• **Problems and tasks**:
A. Name every state in the SEIR model as given in the MOCMIN abstract below.
B. Please answer these questions using the MOCMIN abstract below, one answer per line:
(i) By roughly what margin does MOCMIN beat the compared methods when inferring the high school contact network?
(ii) Which three kinds of diffusion data can MOCMIN handle?
(iii) How are the connections between vertices in different modules described?

• **Text segment**:

Content starts

MOCMIN: convex inferring of modular low-rank contact networks over COVID diffusion data

Abstract

SEIR (which consists of susceptible, exposed, infected, and recovered states) is a common diffusion model which could model different disease propagation dynamics across various domains such as influenza and COVID diffusion. As a motivation, across these domains, observing the node states is relatively easier than observing the network edges over which the diffusion is taking place, or it may not even be possible to observe the underlying network. This paper focuses on the problem of predicting modular low-rank human contact network edges only if a SEIR diffusion dynamics spreading among the human on their contact network can be observed. Such contact networks exhibit high modularity where the graph has dense connections between the vertices within modules, but sparse connections between vertices in different modules. We first formulate such inference problem as an optimization problem, discuss its convexity, and propose MOCMIN to optimally infer such unknown contacts of modular human contact network from COVID diffusion data. This modular contact network inference problem is important in the general case where human states such as infected with virus and recovered from virus can be identified more easily than the contacts between humans. Our contributions can be summarized as follows: (1) MOCMIN can handle noisy, incomplete, or undersampled diffusion data while inferring the unknown contact network; (2) The inferred contact networks are highly modular which cannot be ensured by the existing methods; (3) This paper applies MOCMIN to better understand COVID diffusion on contact network. We found MOCMIN to be accurate in modular real human contact network inference from COVID diffusion data under a number of challenging scenarios. As an example, such high school contact network can be inferred by tracking COVID diffusion among humans approximately 5% better than the compared methods by MOCMIN’s ability to model modularity of the network. Via such inference, we can also understand the details of COVID diffusion dynamics in real human contact network. Additionally, inferred human contact graphs nearly mimic the true contact network’s known graphical properties. Lastly, MOCMIN outperforms the competing approaches while estimating the synthetic networks.

Content ends

(Saved data entries)
Content starts

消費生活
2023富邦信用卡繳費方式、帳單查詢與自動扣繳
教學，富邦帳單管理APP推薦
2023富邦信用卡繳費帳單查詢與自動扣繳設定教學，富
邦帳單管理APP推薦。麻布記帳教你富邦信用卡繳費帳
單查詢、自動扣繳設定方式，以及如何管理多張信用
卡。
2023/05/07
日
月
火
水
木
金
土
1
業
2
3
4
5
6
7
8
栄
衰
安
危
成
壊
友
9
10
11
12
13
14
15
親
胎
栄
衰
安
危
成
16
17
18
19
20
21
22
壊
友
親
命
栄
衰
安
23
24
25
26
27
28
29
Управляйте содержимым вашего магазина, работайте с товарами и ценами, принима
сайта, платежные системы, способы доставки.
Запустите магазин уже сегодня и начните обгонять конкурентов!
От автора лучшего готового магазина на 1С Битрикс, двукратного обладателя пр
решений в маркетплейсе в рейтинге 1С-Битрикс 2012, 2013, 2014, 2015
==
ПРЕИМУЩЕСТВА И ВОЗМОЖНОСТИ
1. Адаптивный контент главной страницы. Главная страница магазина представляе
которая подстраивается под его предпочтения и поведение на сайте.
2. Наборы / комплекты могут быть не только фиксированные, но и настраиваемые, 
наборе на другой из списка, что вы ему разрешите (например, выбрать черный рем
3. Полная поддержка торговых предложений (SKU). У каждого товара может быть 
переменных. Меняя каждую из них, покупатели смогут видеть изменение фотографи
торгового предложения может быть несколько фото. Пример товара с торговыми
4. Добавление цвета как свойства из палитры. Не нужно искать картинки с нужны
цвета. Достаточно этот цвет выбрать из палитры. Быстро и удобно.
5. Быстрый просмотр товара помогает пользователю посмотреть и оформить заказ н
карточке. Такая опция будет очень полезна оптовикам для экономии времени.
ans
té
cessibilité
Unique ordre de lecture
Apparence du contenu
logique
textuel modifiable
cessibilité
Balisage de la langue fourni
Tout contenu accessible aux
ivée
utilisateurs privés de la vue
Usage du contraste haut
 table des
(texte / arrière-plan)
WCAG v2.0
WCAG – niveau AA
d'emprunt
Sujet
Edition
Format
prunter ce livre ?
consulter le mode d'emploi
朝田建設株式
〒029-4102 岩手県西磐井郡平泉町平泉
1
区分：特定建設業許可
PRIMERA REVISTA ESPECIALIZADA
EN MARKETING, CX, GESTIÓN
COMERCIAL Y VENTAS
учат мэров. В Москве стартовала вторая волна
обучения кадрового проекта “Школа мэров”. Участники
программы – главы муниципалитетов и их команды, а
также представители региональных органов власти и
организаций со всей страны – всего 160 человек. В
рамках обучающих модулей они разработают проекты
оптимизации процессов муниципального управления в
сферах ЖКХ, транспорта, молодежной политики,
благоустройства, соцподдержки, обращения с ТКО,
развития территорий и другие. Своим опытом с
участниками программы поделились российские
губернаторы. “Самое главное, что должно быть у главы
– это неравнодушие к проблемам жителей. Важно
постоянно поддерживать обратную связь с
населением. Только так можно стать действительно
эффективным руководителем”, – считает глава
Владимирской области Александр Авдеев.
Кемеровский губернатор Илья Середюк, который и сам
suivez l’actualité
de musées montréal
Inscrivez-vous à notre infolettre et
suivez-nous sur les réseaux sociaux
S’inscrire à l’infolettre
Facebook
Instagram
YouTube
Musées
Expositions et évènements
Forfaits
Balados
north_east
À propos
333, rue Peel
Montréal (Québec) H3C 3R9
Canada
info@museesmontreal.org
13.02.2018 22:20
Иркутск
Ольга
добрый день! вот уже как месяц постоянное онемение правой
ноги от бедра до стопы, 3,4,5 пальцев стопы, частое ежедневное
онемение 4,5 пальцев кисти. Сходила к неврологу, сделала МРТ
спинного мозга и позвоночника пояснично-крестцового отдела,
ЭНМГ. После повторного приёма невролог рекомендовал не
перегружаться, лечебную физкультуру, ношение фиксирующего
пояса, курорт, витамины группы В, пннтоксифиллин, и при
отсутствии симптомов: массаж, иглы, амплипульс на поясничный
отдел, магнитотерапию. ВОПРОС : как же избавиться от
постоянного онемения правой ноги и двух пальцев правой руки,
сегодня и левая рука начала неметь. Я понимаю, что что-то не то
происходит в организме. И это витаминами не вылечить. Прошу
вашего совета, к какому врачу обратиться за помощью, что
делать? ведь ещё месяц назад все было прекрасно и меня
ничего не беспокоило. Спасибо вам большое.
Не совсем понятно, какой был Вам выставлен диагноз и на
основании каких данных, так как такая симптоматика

Content ends
Content starts

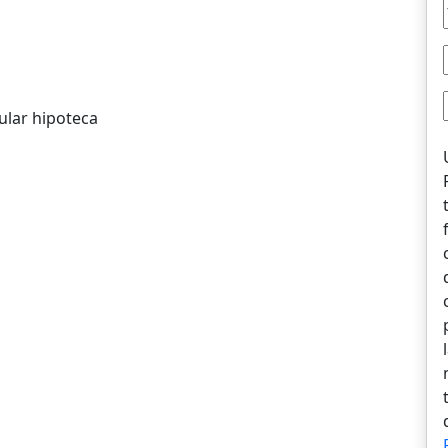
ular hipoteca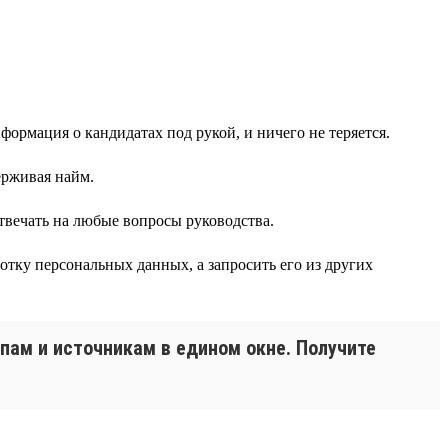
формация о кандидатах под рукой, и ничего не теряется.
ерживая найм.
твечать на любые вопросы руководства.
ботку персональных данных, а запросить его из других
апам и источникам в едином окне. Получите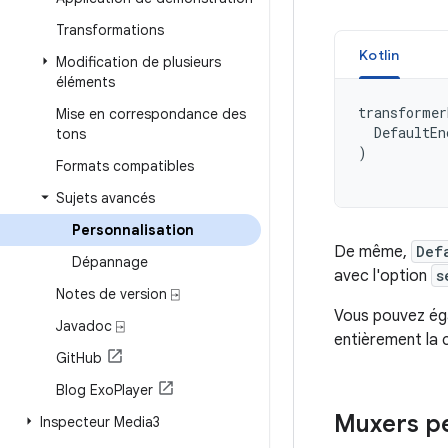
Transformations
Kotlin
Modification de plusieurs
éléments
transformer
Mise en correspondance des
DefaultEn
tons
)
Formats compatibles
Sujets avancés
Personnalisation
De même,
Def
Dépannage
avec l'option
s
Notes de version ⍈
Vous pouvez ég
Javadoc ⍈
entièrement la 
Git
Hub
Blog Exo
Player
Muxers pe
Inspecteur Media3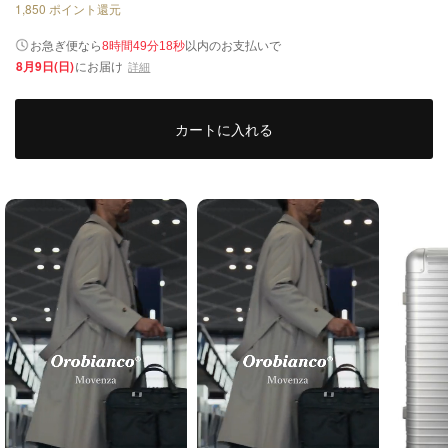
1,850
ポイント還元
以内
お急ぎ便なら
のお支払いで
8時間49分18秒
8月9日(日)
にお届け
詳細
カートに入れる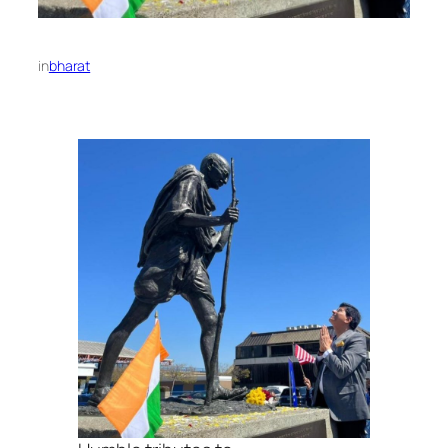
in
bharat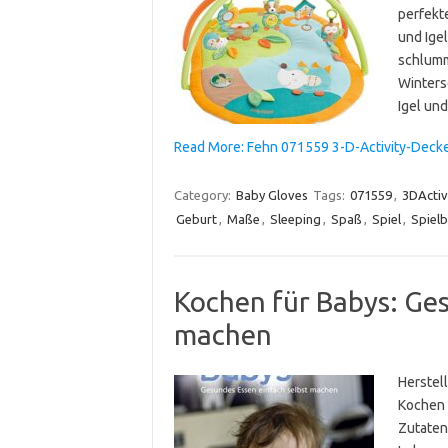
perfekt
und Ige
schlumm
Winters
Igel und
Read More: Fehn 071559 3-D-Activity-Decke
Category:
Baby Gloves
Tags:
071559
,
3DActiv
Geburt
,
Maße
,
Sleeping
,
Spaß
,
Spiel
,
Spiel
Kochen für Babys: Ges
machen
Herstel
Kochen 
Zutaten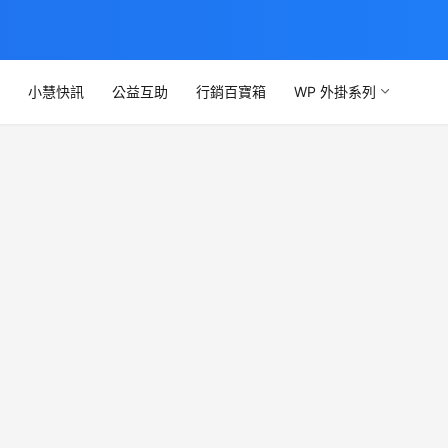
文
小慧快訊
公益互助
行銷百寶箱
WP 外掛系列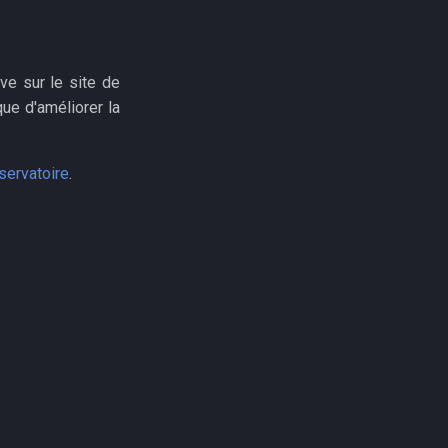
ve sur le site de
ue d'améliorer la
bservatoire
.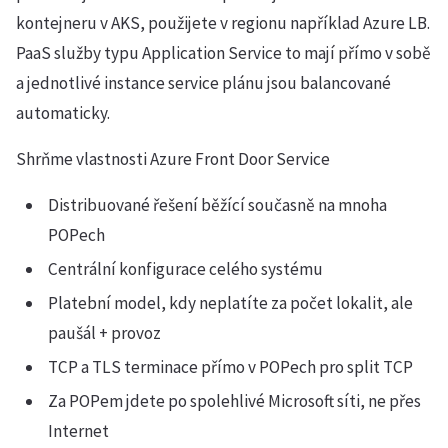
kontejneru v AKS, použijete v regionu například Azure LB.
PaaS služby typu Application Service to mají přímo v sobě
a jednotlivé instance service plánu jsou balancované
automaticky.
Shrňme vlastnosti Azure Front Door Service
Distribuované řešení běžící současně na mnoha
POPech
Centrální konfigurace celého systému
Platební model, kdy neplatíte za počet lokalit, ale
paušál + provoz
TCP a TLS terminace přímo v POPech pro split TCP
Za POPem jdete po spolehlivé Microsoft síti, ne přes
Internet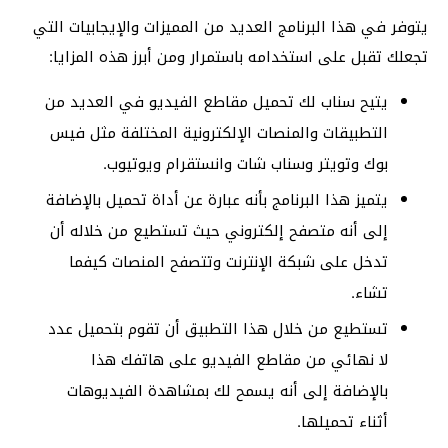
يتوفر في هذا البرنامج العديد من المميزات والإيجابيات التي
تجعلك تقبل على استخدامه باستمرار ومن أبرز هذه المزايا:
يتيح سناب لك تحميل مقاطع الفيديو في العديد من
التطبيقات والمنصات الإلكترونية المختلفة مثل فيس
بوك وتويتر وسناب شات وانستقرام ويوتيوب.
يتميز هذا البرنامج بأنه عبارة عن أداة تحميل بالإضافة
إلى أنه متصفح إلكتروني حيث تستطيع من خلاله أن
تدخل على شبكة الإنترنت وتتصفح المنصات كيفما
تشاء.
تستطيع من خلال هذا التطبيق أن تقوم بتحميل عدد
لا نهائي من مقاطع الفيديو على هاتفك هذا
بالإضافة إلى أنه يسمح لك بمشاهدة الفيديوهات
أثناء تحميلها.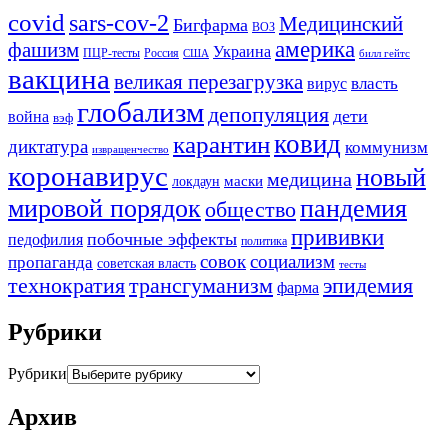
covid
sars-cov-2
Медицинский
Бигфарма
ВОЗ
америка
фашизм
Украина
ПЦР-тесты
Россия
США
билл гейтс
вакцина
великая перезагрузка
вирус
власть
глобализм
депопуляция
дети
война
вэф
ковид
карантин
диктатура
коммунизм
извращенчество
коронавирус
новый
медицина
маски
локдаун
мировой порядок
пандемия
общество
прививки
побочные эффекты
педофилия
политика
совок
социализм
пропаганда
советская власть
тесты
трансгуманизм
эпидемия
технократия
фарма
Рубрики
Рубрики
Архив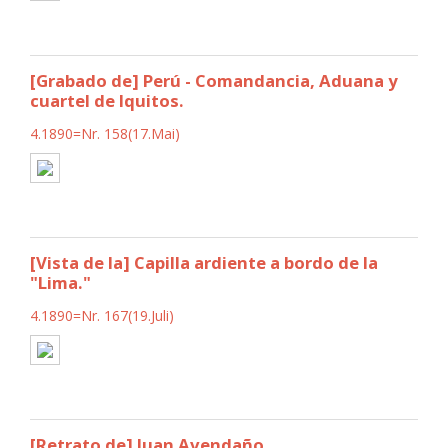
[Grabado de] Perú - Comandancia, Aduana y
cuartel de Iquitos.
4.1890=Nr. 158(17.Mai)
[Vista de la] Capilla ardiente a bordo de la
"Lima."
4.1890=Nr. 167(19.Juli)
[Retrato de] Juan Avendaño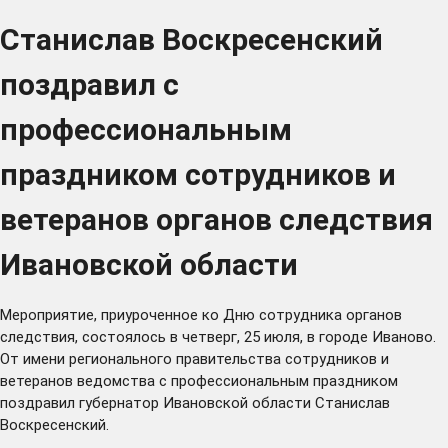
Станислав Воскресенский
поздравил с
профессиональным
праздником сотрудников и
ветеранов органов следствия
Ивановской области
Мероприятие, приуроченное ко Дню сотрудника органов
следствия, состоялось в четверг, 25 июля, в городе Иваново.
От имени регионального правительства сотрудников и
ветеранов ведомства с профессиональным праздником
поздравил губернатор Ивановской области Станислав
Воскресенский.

Content ends

• **Answers for the tasks**:
A. Susceptible, exposed, infected, recovered

B.
(i) Approximately 5%
(ii) Noisy, incomplete, or undersampled
(iii) Sparse